- [PROMPT 1]: Translate this sentence from the passage on the Principal Cordillera into Spanish: "It is also a continental divide between the Atlantic and the Pacific watersheds."
- [PROMPT 2]: Write out the portion of the Principal Cordillera passage that begins with "Principal Cordillera (Cordillera" and ends with "the Principal Cordillera.", keeping every word and mark as it stands.

- [PAGE EXCERPT]:
========

Principal Cordillera (Cordillera Principal) is the Andean mountain range that makes up the boundary between Central Chile and neighbouring areas of Argentina. It is also a continental divide between the Atlantic and the Pacific watersheds. It extends in a north–south direction in the Argentine provinces of La Rioja, San Juan and Mendoza and the Chilean regions of Valparaíso, Santiago, O'Higgins and Maule. To the east of the Principal Cordillera lies the Frontal Cordillera which is fully in Argentina. Aconcagua, the tallest mountain outside Asia, lies in the Principal Cordillera.

==Geological history==
What is today the Principal Cordillera was once a depression that accumulated sediments. Lava flows from ancient volcanoes also found their way to the depression. Today these sequences of sedimentary and volcanic rock can be observed high in the Andes, implying their basin was closed and uplifted by tectonic inversion. The said rocks are grouped in the Abanico and Farellones Formation. Tectonic inversion took place 21 to 16 million years (Ma) ago, yet the associated pulse of uplift continued until about 8 Ma ago. The Miocene continental divide was about 20 km to the west of the modern water divide that makes up the Argentina–Chile border. Subsequent river incision shifted the divide to the east leaving old flattish surfaces hanging. Compression and uplift in this part of the Andes has continued into the present. The Principal Cordillera had risen to heights that allowed for the development of valley glaciers about 1 Ma ago.

========

- [DATA]:

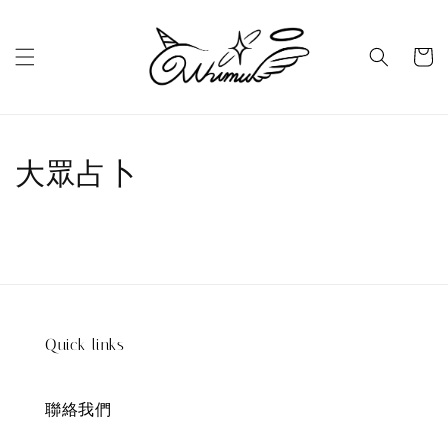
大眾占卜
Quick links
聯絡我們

========

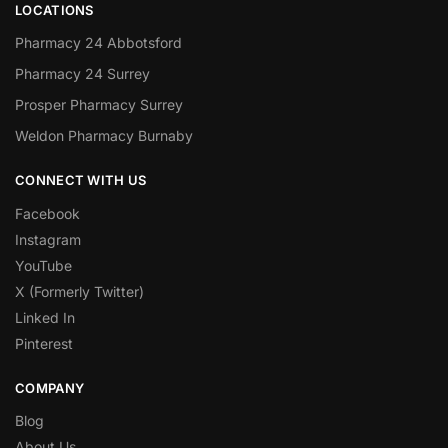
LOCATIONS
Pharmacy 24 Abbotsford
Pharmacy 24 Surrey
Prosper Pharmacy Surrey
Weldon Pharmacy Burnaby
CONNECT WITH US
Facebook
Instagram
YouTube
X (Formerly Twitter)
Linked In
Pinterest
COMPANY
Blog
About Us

========

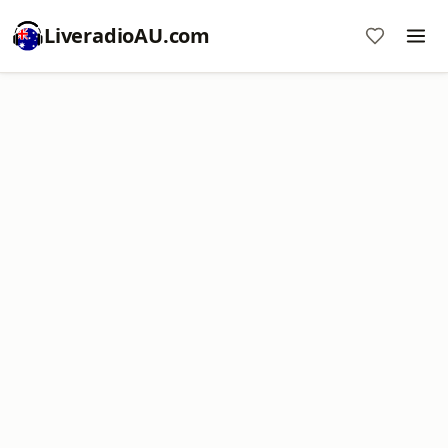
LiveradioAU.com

========

- [PROBLEM SOLUTION 1]: También es una divisoria continental entre las cuencas del Atlántico y del Pacífico.

- [PROBLEM SOLUTION 2]:
Principal Cordillera (Cordillera Principal) is the Andean mountain range that makes up the boundary between Central Chile and neighbouring areas of Argentina. It is also a continental divide between the Atlantic and the Pacific watersheds. It extends in a north–south direction in the Argentine provinces of La Rioja, San Juan and Mendoza and the Chilean regions of Valparaíso, Santiago, O'Higgins and Maule. To the east of the Principal Cordillera lies the Frontal Cordillera which is fully in Argentina. Aconcagua, the tallest mountain outside Asia, lies in the Principal Cordillera.